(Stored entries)
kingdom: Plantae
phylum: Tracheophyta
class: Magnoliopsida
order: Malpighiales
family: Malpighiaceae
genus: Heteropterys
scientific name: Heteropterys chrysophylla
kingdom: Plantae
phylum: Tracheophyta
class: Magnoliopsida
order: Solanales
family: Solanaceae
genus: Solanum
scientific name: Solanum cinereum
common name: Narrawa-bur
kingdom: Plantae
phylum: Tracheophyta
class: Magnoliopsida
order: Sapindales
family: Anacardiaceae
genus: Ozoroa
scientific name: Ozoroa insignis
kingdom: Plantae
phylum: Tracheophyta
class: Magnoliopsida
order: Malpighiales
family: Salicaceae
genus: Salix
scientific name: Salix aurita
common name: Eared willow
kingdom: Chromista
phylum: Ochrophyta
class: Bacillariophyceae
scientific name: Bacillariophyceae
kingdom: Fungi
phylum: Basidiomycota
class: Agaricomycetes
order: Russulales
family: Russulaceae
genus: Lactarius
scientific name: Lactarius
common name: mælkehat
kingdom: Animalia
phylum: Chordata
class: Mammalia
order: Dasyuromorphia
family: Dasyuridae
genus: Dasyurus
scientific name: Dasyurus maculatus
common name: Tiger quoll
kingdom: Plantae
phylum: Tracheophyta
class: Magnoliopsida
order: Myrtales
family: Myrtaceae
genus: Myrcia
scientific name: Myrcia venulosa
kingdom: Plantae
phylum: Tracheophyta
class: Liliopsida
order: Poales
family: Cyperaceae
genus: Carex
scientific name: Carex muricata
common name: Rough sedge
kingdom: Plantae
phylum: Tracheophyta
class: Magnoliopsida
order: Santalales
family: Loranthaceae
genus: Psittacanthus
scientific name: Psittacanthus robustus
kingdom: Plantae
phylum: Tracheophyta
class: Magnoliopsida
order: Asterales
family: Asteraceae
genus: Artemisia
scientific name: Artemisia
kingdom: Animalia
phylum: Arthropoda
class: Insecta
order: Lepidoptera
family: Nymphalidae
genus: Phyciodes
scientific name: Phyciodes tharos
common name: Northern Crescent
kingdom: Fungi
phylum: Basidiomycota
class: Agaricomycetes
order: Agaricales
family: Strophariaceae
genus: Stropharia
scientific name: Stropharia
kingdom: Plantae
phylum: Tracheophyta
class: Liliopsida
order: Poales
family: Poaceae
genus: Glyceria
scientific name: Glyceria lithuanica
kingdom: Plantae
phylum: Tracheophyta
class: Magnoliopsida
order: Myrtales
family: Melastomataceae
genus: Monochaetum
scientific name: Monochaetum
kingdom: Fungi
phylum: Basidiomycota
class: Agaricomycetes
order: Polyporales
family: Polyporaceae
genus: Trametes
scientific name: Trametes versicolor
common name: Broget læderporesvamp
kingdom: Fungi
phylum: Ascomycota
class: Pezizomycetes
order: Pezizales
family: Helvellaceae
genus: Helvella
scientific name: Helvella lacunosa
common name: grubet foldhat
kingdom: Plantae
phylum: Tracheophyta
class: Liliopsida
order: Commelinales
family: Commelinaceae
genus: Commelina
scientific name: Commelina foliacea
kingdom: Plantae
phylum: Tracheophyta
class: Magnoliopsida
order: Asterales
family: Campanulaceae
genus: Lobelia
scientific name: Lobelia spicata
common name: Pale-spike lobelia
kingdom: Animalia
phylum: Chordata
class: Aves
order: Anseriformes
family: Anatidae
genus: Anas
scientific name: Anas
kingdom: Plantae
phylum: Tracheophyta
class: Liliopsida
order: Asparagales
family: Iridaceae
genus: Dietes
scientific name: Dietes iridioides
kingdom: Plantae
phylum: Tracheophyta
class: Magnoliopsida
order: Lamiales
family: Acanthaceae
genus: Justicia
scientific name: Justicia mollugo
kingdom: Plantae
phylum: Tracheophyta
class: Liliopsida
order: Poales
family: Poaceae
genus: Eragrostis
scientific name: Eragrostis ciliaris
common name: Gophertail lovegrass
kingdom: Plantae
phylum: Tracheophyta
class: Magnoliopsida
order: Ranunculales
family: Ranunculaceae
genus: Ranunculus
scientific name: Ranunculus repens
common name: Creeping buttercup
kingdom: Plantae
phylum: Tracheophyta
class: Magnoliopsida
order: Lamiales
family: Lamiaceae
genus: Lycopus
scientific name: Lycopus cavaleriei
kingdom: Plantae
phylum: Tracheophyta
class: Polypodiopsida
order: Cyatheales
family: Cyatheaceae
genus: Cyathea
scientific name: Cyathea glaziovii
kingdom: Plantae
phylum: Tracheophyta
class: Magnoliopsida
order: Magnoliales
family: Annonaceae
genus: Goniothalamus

Direction: Could you render every one of the lines above as a two-column CSV with the headers line and answer, one row per line, putting each value in its own quoted field and turning any line breaks into spaces?

Solution for this exercise:
line,answer
"kingdom:","Plantae"
"phylum:","Tracheophyta"
"class:","Magnoliopsida"
"order:","Malpighiales"
"family:","Malpighiaceae"
"genus:","Heteropterys"
"scientific name:","Heteropterys chrysophylla"
"kingdom:","Plantae"
"phylum:","Tracheophyta"
"class:","Magnoliopsida"
"order:","Solanales"
"family:","Solanaceae"
"genus:","Solanum"
"scientific name:","Solanum cinereum"
"common name:","Narrawa-bur"
"kingdom:","Plantae"
"phylum:","Tracheophyta"
"class:","Magnoliopsida"
"order:","Sapindales"
"family:","Anacardiaceae"
"genus:","Ozoroa"
"scientific name:","Ozoroa insignis"
"kingdom:","Plantae"
"phylum:","Tracheophyta"
"class:","Magnoliopsida"
"order:","Malpighiales"
"family:","Salicaceae"
"genus:","Salix"
"scientific name:","Salix aurita"
"common name:","Eared willow"
"kingdom:","Chromista"
"phylum:","Ochrophyta"
"class:","Bacillariophyceae"
"scientific name:","Bacillariophyceae"
"kingdom:","Fungi"
"phylum:","Basidiomycota"
"class:","Agaricomycetes"
"order:","Russulales"
"family:","Russulaceae"
"genus:","Lactarius"
"scientific name:","Lactarius"
"common name:","mælkehat"
"kingdom:","Animalia"
"phylum:","Chordata"
"class:","Mammalia"
"order:","Dasyuromorphia"
"family:","Dasyuridae"
"genus:","Dasyurus"
"scientific name:","Dasyurus maculatus"
"common name:","Tiger quoll"
"kingdom:","Plantae"
"phylum:","Tracheophyta"
"class:","Magnoliopsida"
"order:","Myrtales"
"family:","Myrtaceae"
"genus:","Myrcia"
"scientific name:","Myrcia venulosa"
"kingdom:","Plantae"
"phylum:","Tracheophyta"
"class:","Liliopsida"
"order:","Poales"
"family:","Cyperaceae"
"genus:","Carex"
"scientific name:","Carex muricata"
"common name:","Rough sedge"
"kingdom:","Plantae"
"phylum:","Tracheophyta"
"class:","Magnoliopsida"
"order:","Santalales"
"family:","Loranthaceae"
"genus:","Psittacanthus"
"scientific name:","Psittacanthus robustus"
"kingdom:","Plantae"
"phylum:","Tracheophyta"
"class:","Magnoliopsida"
"order:","Asterales"
"family:","Asteraceae"
"genus:","Artemisia"
"scientific name:","Artemisia"
"kingdom:","Animalia"
"phylum:","Arthropoda"
"class:","Insecta"
"order:","Lepidoptera"
"family:","Nymphalidae"
"genus:","Phyciodes"
"scientific name:","Phyciodes tharos"
"common name:","Northern Crescent"
"kingdom:","Fungi"
"phylum:","Basidiomycota"
"class:","Agaricomycetes"
"order:","Agaricales"
"family:","Strophariaceae"
"genus:","Stropharia"
"scientific name:","Stropharia"
"kingdom:","Plantae"
"phylum:","Tracheophyta"
"class:","Liliopsida"
"order:","Poales"
"family:","Poaceae"
"genus:","Glyceria"
"scientific name:","Glyceria lithuanica"
"kingdom:","Plantae"
"phylum:","Tracheophyta"
"class:","Magnoliopsida"
"order:","Myrtales"
"family:","Melastomataceae"
"genus:","Monochaetum"
"scientific name:","Monochaetum"
"kingdom:","Fungi"
"phylum:","Basidiomycota"
"class:","Agaricomycetes"
"order:","Polyporales"
"family:","Polyporaceae"
"genus:","Trametes"
"scientific name:","Trametes versicolor"
"common name:","Broget læderporesvamp"
"kingdom:","Fungi"
"phylum:","Ascomycota"
"class:","Pezizomycetes"
"order:","Pezizales"
"family:","Helvellaceae"
"genus:","Helvella"
"scientific name:","Helvella lacunosa"
"common name:","grubet foldhat"
"kingdom:","Plantae"
"phylum:","Tracheophyta"
"class:","Liliopsida"
"order:","Commelinales"
"family:","Commelinaceae"
"genus:","Commelina"
"scientific name:","Commelina foliacea"
"kingdom:","Plantae"
"phylum:","Tracheophyta"
"class:","Magnoliopsida"
"order:","Asterales"
"family:","Campanulaceae"
"genus:","Lobelia"
"scientific name:","Lobelia spicata"
"common name:","Pale-spike lobelia"
"kingdom:","Animalia"
"phylum:","Chordata"
"class:","Aves"
"order:","Anseriformes"
"family:","Anatidae"
"genus:","Anas"
"scientific name:","Anas"
"kingdom:","Plantae"
"phylum:","Tracheophyta"
"class:","Liliopsida"
"order:","Asparagales"
"family:","Iridaceae"
"genus:","Dietes"
"scientific name:","Dietes iridioides"
"kingdom:","Plantae"
"phylum:","Tracheophyta"
"class:","Magnoliopsida"
"order:","Lamiales"
"family:","Acanthaceae"
"genus:","Justicia"
"scientific name:","Justicia mollugo"
"kingdom:","Plantae"
"phylum:","Tracheophyta"
"class:","Liliopsida"
"order:","Poales"
"family:","Poaceae"
"genus:","Eragrostis"
"scientific name:","Eragrostis ciliaris"
"common name:","Gophertail lovegrass"
"kingdom:","Plantae"
"phylum:","Tracheophyta"
"class:","Magnoliopsida"
"order:","Ranunculales"
"family:","Ranunculaceae"
"genus:","Ranunculus"
"scientific name:","Ranunculus repens"
"common name:","Creeping buttercup"
"kingdom:","Plantae"
"phylum:","Tracheophyta"
"class:","Magnoliopsida"
"order:","Lamiales"
"family:","Lamiaceae"
"genus:","Lycopus"
"scientific name:","Lycopus cavaleriei"
"kingdom:","Plantae"
"phylum:","Tracheophyta"
"class:","Polypodiopsida"
"order:","Cyatheales"
"family:","Cyatheaceae"
"genus:","Cyathea"
"scientific name:","Cyathea glaziovii"
"kingdom:","Plantae"
"phylum:","Tracheophyta"
"class:","Magnoliopsida"
"order:","Magnoliales"
"family:","Annonaceae"
"genus:","Goniothalamus"